2021-02-06 Filmfest Cinema 2021„Die Zeitmaschine“, das Original, wenn man so will, zählt zu meinen „Schulfilmen“.

Wenigstens einen kinobegeisterten Deutschlehrer hatten wir, der solche damals schon als „alt“ geltenden Schätze vorführte. In meiner Grundschulzeit liefen Filme noch im dunklen Raum mit einem Projektor, meist waren es Lehrfilme, oft noch in Schwarz-Weiß. Es war magisch. Aber Filme wie „Die Zeitmaschine“ kamen einige Jahre später auf Video und sie wurden häufig im Fernsehen gezeigt. Auf die erste Verfilmung des gleichnamigen Romans von H. G. Wells traf das auch deshalb zu, weil sie in dem großen Paket von MGM-Filmen enthalten war, die von der ARD seinerzeit angekauft wurde. Vermutlich gibt es eine neuere Sichtung, also wird hier auch eine längere Rezension erscheinen. Falls nicht, werde ich „Die Zeitmaschine“ auf jeden Fall ausleihen, um ihn hier ausführlicher zu besprechen.

  • „Mit einer Wehmut darin, die der Science-Fiction sonst ganz abgeht […] Ein berührender Film auf eine Weise, wie es die meisten dieser Sorte nicht einmal anstrebten.“Joe Dante[7]
  • „unvergeßlich […] Und dann diese herrliche Zeitmaschine! Dieses viktorianische Dekor, die blinkenden Lichter der Anzeigen, die rotierende Kupferscheibe mit den wunderschönen Intarsien, der mit rotem Plüsch bezogene Sessel! Wie der Sitz eines luxuriösen Einspänners, um damit die Zeitlinie entlangzusausen.“Wolfgang Jeschke in Das Science-Fiction-Jahr 1997. Heyne, München 1997, S. 440 f.[8]

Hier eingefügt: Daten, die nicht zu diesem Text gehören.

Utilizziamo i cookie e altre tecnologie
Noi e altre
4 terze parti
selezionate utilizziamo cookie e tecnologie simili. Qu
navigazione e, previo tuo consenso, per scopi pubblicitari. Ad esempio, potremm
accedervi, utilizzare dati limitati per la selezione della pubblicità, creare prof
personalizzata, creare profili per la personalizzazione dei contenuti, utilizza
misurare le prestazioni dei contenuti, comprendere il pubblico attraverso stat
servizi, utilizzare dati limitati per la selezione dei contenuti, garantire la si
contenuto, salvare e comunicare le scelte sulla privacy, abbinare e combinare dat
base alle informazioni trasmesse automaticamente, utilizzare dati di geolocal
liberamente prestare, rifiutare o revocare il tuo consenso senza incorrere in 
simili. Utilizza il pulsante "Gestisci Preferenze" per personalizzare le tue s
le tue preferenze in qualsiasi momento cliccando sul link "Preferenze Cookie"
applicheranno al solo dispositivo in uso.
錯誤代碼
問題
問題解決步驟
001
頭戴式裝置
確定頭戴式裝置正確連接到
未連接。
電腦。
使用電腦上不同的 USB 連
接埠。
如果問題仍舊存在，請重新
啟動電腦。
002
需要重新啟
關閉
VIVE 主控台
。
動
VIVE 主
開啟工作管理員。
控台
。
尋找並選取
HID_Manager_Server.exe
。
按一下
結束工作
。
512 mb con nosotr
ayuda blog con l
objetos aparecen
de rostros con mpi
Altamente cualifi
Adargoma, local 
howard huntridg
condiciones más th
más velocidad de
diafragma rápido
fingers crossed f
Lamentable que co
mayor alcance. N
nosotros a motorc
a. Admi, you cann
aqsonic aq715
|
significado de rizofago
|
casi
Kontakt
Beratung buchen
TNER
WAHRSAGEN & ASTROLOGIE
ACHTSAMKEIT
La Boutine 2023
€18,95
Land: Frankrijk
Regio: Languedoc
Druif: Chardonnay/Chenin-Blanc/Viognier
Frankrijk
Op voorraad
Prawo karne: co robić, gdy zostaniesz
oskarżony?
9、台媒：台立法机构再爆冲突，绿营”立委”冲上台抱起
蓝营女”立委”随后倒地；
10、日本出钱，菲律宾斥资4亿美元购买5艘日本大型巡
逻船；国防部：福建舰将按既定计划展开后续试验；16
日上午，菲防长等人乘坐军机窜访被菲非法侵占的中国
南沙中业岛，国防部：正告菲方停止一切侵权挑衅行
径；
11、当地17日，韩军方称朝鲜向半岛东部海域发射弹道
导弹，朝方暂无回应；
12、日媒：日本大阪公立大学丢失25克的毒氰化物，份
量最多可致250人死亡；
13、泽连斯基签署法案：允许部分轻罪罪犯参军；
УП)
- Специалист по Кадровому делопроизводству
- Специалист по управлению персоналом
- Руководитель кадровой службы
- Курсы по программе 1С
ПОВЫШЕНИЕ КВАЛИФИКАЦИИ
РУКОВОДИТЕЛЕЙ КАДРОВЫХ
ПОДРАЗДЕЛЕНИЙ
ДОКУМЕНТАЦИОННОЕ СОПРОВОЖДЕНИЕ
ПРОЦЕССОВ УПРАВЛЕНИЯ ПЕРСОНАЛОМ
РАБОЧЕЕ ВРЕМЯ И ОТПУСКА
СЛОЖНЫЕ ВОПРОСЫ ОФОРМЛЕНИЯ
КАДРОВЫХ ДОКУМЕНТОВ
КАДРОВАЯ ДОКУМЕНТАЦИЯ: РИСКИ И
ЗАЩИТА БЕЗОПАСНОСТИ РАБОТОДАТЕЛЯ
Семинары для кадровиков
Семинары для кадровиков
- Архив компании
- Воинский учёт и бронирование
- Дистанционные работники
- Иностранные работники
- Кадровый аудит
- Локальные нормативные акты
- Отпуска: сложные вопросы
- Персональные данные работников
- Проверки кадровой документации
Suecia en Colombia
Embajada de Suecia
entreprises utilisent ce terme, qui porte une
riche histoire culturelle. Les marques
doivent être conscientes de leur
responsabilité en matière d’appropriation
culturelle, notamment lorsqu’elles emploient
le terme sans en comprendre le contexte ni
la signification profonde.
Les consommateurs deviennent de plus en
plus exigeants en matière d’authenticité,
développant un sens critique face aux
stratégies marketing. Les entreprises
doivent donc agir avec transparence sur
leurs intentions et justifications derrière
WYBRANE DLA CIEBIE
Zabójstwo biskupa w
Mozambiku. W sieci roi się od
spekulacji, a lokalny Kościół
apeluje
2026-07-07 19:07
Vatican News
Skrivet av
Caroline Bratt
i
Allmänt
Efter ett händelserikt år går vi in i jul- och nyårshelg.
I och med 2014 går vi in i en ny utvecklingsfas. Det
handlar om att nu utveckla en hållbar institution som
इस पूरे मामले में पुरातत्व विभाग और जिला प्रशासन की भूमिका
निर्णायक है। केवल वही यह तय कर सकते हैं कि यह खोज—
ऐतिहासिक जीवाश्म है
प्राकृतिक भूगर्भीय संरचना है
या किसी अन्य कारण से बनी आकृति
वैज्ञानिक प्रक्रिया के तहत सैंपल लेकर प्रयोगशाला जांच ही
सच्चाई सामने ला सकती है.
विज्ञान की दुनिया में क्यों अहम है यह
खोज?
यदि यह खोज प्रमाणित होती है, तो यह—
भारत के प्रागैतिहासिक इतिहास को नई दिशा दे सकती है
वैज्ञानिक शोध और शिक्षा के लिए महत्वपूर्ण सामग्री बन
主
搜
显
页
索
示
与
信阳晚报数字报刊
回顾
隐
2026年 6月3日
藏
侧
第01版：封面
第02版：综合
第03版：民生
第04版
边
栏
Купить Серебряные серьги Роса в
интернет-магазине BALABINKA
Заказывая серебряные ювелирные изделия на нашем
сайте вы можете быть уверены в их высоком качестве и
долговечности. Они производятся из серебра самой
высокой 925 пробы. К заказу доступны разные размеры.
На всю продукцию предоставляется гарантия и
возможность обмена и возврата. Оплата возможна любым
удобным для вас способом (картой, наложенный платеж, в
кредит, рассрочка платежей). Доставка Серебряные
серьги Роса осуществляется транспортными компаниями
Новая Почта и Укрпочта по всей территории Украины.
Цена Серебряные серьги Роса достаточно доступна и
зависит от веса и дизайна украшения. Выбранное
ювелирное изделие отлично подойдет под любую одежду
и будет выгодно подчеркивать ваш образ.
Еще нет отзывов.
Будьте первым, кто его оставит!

Ich muss beiden Rezensenten absolut recht geben und heute bekäme der Film mehr als 7/10. Vielleicht liegt es wieder daran, dass man selbst schon ein wenig durch die Zeit gereist sein muss, um zu entdecken, dass dies eines der philosophischsten SF-Abenteuer ist, die je gedreht wurden und dies in einem Stil, der heute nicht wiederholbar ist, wie leider auch die Neuverfilmung aus dem Jahr 2002 beweist. Die Intensität der Stimmung ist groß und ja, diese seltsame Melancholie beim Vergehen der alten Welt, die ist so deutlich spürbar. Sicher, am Ende werden die legendären Morlocks besiegt, aber wenn man bedenkt, wie die 800.000 Jahre zwischen der Zerstörung der Zivilisation durch einen Atomkrieg im Jahr 1966 und dem Zeitpunkt, in dem der Zeitreisende auftritt und die Geschichte beeinflusst, verlaufen sind, dann die kurze Zeit zwischen dem Entstehen des Films und heute an sich vorüberziehen lässt und wie die heutigen Tendenzen der Zivilisation sich ausnahmen. Nun ja. Es ist schon als großes Glück zu bezeichnen, dass es diesen Atomkrieg noch nicht gegeben hat. Nur zwei Jahre, nachdem der Film in die Kinos kam, auf dem Höhepunkt der Kuba-Krise, war es bereits kurz vor knapp.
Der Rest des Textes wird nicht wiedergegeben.